[What the exercise asks]
In the entries that follow, say how many lines contain the string "purchase". Give no other words.

-.-.-

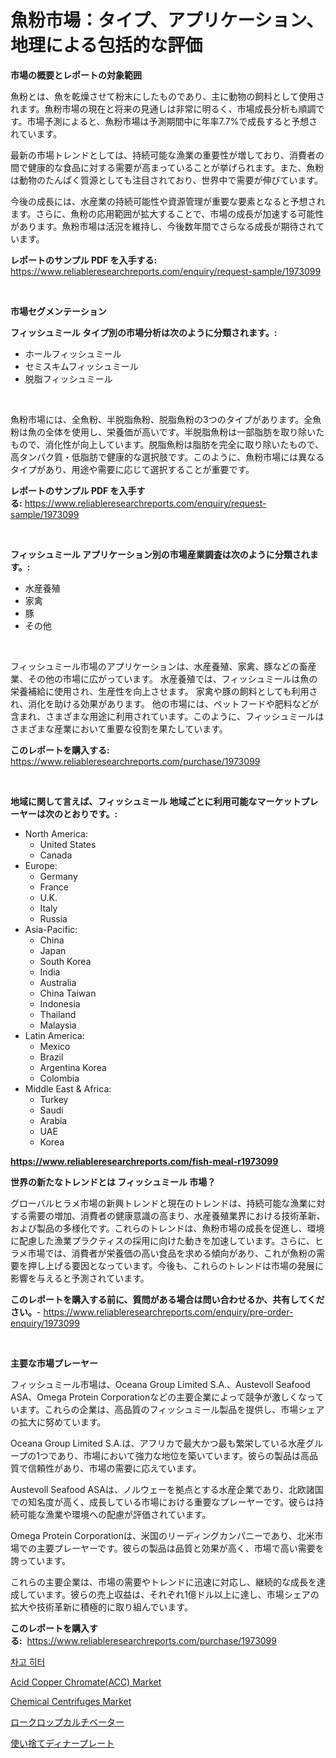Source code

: <p><h1>魚粉市場：タイプ、アプリケーション、地理による包括的な評価</h1></p><p><strong>市場の概要とレポートの対象範囲</strong></p>
<p><p>魚粉とは、魚を乾燥させて粉末にしたものであり、主に動物の飼料として使用されます。魚粉市場の現在と将来の見通しは非常に明るく、市場成長分析も順調です。市場予測によると、魚粉市場は予測期間中に年率7.7%で成長すると予想されています。</p><p>最新の市場トレンドとしては、持続可能な漁業の重要性が増しており、消費者の間で健康的な食品に対する需要が高まっていることが挙げられます。また、魚粉は動物のたんぱく質源としても注目されており、世界中で需要が伸びています。</p><p>今後の成長には、水産業の持続可能性や資源管理が重要な要素となると予想されます。さらに、魚粉の応用範囲が拡大することで、市場の成長が加速する可能性があります。魚粉市場は活況を維持し、今後数年間でさらなる成長が期待されています。</p></p>
<p><strong>レポートのサンプル PDF を入手する:</strong> <a href="https://www.reliableresearchreports.com/enquiry/request-sample/1973099">https://www.reliableresearchreports.com/enquiry/request-sample/1973099</a></p>
<p>&nbsp;</p>
<p><strong>市場セグメンテーション</strong></p>
<p><strong>フィッシュミール タイプ別の市場分析は次のように分類されます。:</strong></p>
<p><ul><li>ホールフィッシュミール</li><li>セミスキムフィッシュミール</li><li>脱脂フィッシュミール</li></ul></p>
<p>&nbsp;</p>
<p><p>魚粉市場には、全魚粉、半脱脂魚粉、脱脂魚粉の3つのタイプがあります。全魚粉は魚の全体を使用し、栄養価が高いです。半脱脂魚粉は一部脂肪を取り除いたもので、消化性が向上しています。脱脂魚粉は脂肪を完全に取り除いたもので、高タンパク質・低脂肪で健康的な選択肢です。このように、魚粉市場には異なるタイプがあり、用途や需要に応じて選択することが重要です。</p></p>
<p><strong>レポートのサンプル PDF を入手する:</strong>&nbsp;<a href="https://www.reliableresearchreports.com/enquiry/request-sample/1973099">https://www.reliableresearchreports.com/enquiry/request-sample/1973099</a></p>
<p>&nbsp;</p>
<p><strong> フィッシュミール アプリケーション別の市場産業調査は次のように分類されます。:</strong></p>
<p><ul><li>水産養殖</li><li>家禽</li><li>豚</li><li>その他</li></ul></p>
<p>&nbsp;</p>
<p><p>フィッシュミール市場のアプリケーションは、水産養殖、家禽、豚などの畜産業、その他の市場に広がっています。 水産養殖では、フィッシュミールは魚の栄養補給に使用され、生産性を向上させます。 家禽や豚の飼料としても利用され、消化を助ける効果があります。 他の市場には、ペットフードや肥料などが含まれ、さまざまな用途に利用されています。このように、フィッシュミールはさまざまな産業において重要な役割を果たしています。</p></p>
<p><strong>このレポートを購入する:</strong>&nbsp; <a href="https://www.reliableresearchreports.com/purchase/1973099">https://www.reliableresearchreports.com/purchase/1973099</a></p>
<p>&nbsp;</p>
<p><strong>地域に関して言えば、フィッシュミール 地域ごとに利用可能なマーケットプレーヤーは次のとおりです。:</strong></p>
<p><ul>
    <li>
        North America:
        <ul>
            <li>United States</li>
            <li>Canada</li>
        </ul>
    </li>
    <li>
        Europe:
        <ul>
            <li>Germany</li>
            <li>France</li>
            <li>U.K.</li>
            <li>Italy</li>
            <li>Russia</li>
        </ul>
    </li>
    <li>
        Asia-Pacific:
        <ul>
            <li>China</li>
            <li>Japan</li>
            <li>South Korea</li>
            <li>India</li>
            <li>Australia</li>
            <li>China Taiwan</li>
            <li>Indonesia</li>
            <li>Thailand</li>
            <li>Malaysia</li>
        </ul>
    </li>
    <li>
        Latin America:
        <ul>
            <li>Mexico</li>
            <li>Brazil</li>
            <li>Argentina Korea</li>
            <li>Colombia</li>
        </ul>
    </li>
    <li>
        Middle East & Africa:
        <ul>
            <li>Turkey</li>
            <li>Saudi</li>
            <li>Arabia</li>
            <li>UAE</li>
            <li>Korea</li>
        </ul>
    </li>
    </ul></p>
<p><strong><a href="https://www.reliableresearchreports.com/fish-meal-r1973099">https://www.reliableresearchreports.com/fish-meal-r1973099</a></strong>&nbsp;</p>
<p><strong>世界の新たなトレンドとは フィッシュミール 市場？</strong></p>
<p><p>グローバルヒラメ市場の新興トレンドと現在のトレンドは、持続可能な漁業に対する需要の増加、消費者の健康意識の高まり、水産養殖業界における技術革新、および製品の多様化です。これらのトレンドは、魚粉市場の成長を促進し、環境に配慮した漁業プラクティスの採用に向けた動きを加速しています。さらに、ヒラメ市場では、消費者が栄養価の高い食品を求める傾向があり、これが魚粉の需要を押し上げる要因となっています。今後も、これらのトレンドは市場の発展に影響を与えると予測されています。</p></p>
<p><strong>このレポートを購入する前に、質問がある場合は問い合わせるか、共有してください。</strong>- <a href="https://www.reliableresearchreports.com/enquiry/pre-order-enquiry/1973099">https://www.reliableresearchreports.com/enquiry/pre-order-enquiry/1973099</a></p>
<p>&nbsp;</p>
<p><strong>主要な市場プレーヤー</strong></p>
<p><p>フィッシュミール市場は、Oceana Group Limited S.A.、Austevoll Seafood ASA、Omega Protein Corporationなどの主要企業によって競争が激しくなっています。これらの企業は、高品質のフィッシュミール製品を提供し、市場シェアの拡大に努めています。</p><p>Oceana Group Limited S.A.は、アフリカで最大かつ最も繁栄している水産グループの1つであり、市場において強力な地位を築いています。彼らの製品は高品質で信頼性があり、市場の需要に応えています。</p><p>Austevoll Seafood ASAは、ノルウェーを拠点とする水産企業であり、北欧諸国での知名度が高く、成長している市場における重要なプレーヤーです。彼らは持続可能な漁業や環境への配慮が評価されています。</p><p>Omega Protein Corporationは、米国のリーディングカンパニーであり、北米市場での主要プレーヤーです。彼らの製品は品質と効果が高く、市場で高い需要を誇っています。</p><p>これらの主要企業は、市場の需要やトレンドに迅速に対応し、継続的な成長を達成しています。彼らの売上収益は、それぞれ1億ドル以上に達し、市場シェアの拡大や技術革新に積極的に取り組んでいます。</p></p>
<p><strong>このレポートを購入する:</strong>&nbsp;&nbsp;<a href="https://www.reliableresearchreports.com/purchase/1973099">https://www.reliableresearchreports.com/purchase/1973099</a></p>
<p><p><a href="https://medium.com/@demarcuskuhlman/%EC%B0%A8%EA%B3%A0-%ED%9E%88%ED%84%B0-%EC%8B%9C%EC%9E%A5-%EA%B7%9C%EB%AA%A8-%EB%B0%8F-%EC%8B%9C%EC%9E%A5-%EB%8F%99%ED%96%A5-%EC%99%84%EB%B2%BD%ED%95%9C-%EC%82%B0%EC%97%85-%EA%B0%9C%EC%9A%94-2024%EB%85%84%EB%B6%80%ED%84%B0-2031%EB%85%84%EA%B9%8C%EC%A7%80-9ca98f085ae4">차고 히터</a></p><p><a href="https://www.linkedin.com/pulse/acid-copper-chromateacc-market-size-evaluating-its-trends-zo2re?trackingId=fg8pkSTzWA80GMAOMhrDQg%3D%3D">Acid Copper Chromate(ACC) Market</a></p><p><a href="https://github.com/Sherrillcrooksxa8i18ucf2m/Market-Research-Report-List-2/blob/main/chemical-centrifuges-market.md">Chemical Centrifuges Market</a></p><p><a href="https://medium.com/@rylanaufman56456/%E3%83%AD%E3%82%A6%E3%82%AF%E3%83%AD%E3%83%83%E3%83%97%E6%A0%BD%E5%9F%B9%E6%A9%9F%E5%B8%82%E5%A0%B4-2031%E5%B9%B4%E3%81%BE%E3%81%A7%E3%81%AE%E3%83%88%E3%83%AC%E3%83%B3%E3%83%89-%E4%BA%88%E6%B8%AC-%E7%AB%B6%E4%BA%89%E5%88%86%E6%9E%90-46a2a072c9de">ロークロップカルチベーター</a></p><p><a href="https://github.com/AriMuller2009/Market-Research-Report-List-1/blob/main/768172426962.md">使い捨てディナープレート</a></p></p>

-.-.-

[Written reply]
2